With the improv show marking Mochrie’s second visit to the Border City, the famous Whose Line Is It Anyway star said he had a lot of fun.
Mochrie said one of the things he is most proud of with Whose Line Is It Anyway is that it got improv into the consciousness of the public.
“It started improv troupes so kids like this get to do improv,” Mochrie said.
“It’s always fun to see, it reminds you of when you first started out, just the fearlessness, and it reminds you of why you got into improv.”
Alex McDonald, Grade 12 LCHS student and senior improviser said it felt really awesome to perform with someone who is a professional improviser.
“I don’t get to perform with other people that aren’t just my fellow improvisers most of the time,” he said.
“That in itself is just really cool to be able to perform with somebody that is just a lot more experienced than myself or my peers.”
McDonald was the recipient of the most valuable improviser of the year award, and Kaitlyn McCallum received the award for most promising improviser of the year.
Later in the show, McDonald was brought up on stage to perform a scene alongside Mochrie, Patey, Barber and Galanopoulos.
Mochrie said he hopes to have taught something during his performance, to which he added with a laugh, “Some good things and bad things.”
“What I hope to teach is I hope to show that when I go out there all I’m doing is having fun,” Mochrie said.
“My main objective is to go out there with absolutely nothing and just depend on the people I’m working with and myself to make some things work,” he said.
Mochrie added he works towards being as relaxed as he can on stage because that’s when he’s most open to everything that’s happening.
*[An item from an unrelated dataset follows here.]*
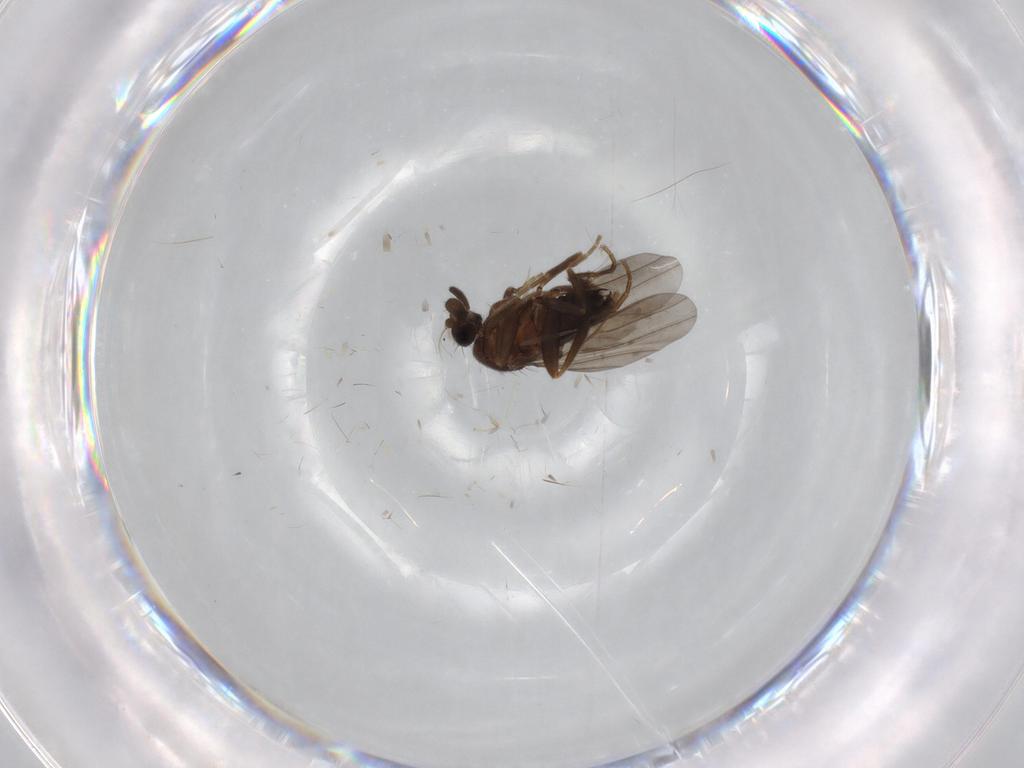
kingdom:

“I like to have fun and with the guys I was working with tonight it’s always fun working with them,” Mochrie said.
Patey said being able to perform with Mochrie was fantastic, and said he used to watch Whose Line Is It Anyway with his brother in their Lloydminster home, looking up to the stars of the show as idols.
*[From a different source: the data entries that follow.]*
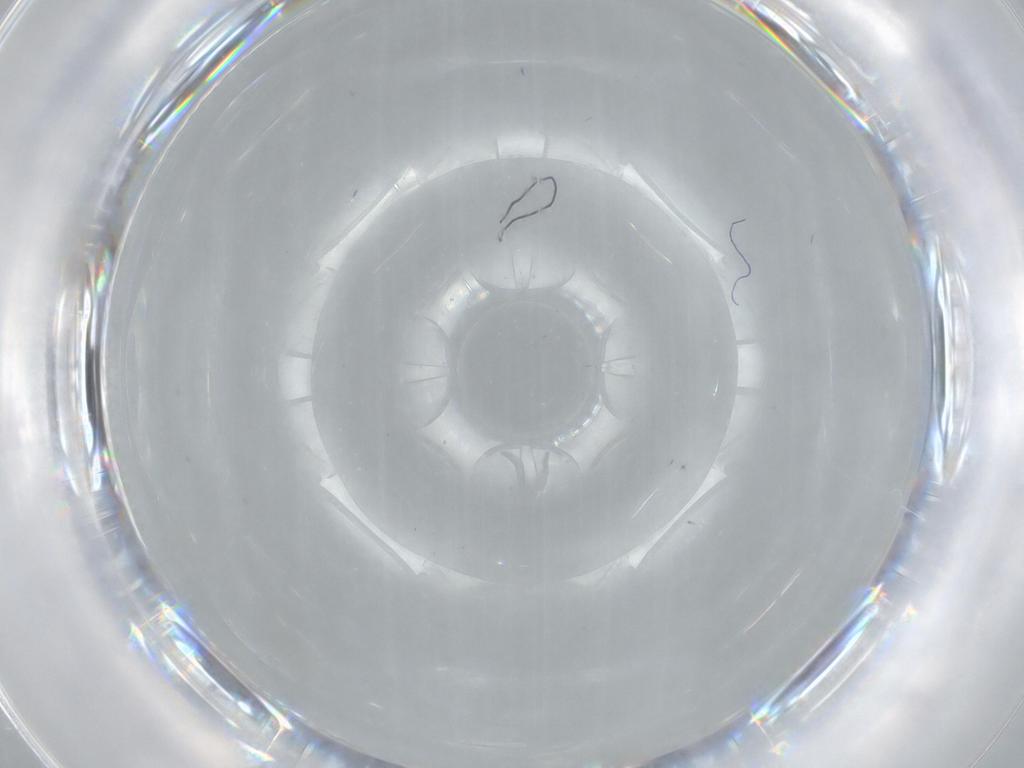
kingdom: Animalia
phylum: Arthropoda
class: Insecta
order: Hymenoptera
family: Aphelinidae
Patey has had the opportunity to perform with Mochrie before, and said it was a check off his improv bucket list.
“To be able to bring him here and to share that with the students was unbelievable,” Patey said.
With a nearly full house at the Vic Juba Community Theatre, Mochrie said he is used to performing in front of large audiences in large venues, but said he loves the smaller theatres.
“When I started out, it was usually (a) 150 seat theatre, and you’re right there with the audience,” Mochrie said.
Calling improv more of an intimate art, Mochrie said he loves feeling closer to the audiences.
“You really feel their energy and you feed off of it.”
McDonald said the number of people who attended was “really awesome,” adding the group is used to their little black box theatre at LCHS.
“Having that many people that came here and paid for a ticket was really awesome,” McDonald said.
“The crowd was just really loving it and that’s always super important that the audience is just invested in the moment.”
Mochrie said he hopes improvisers take away from the performance that improv can be done anywhere.
“As long as you have an audience that’s all you need,” he said.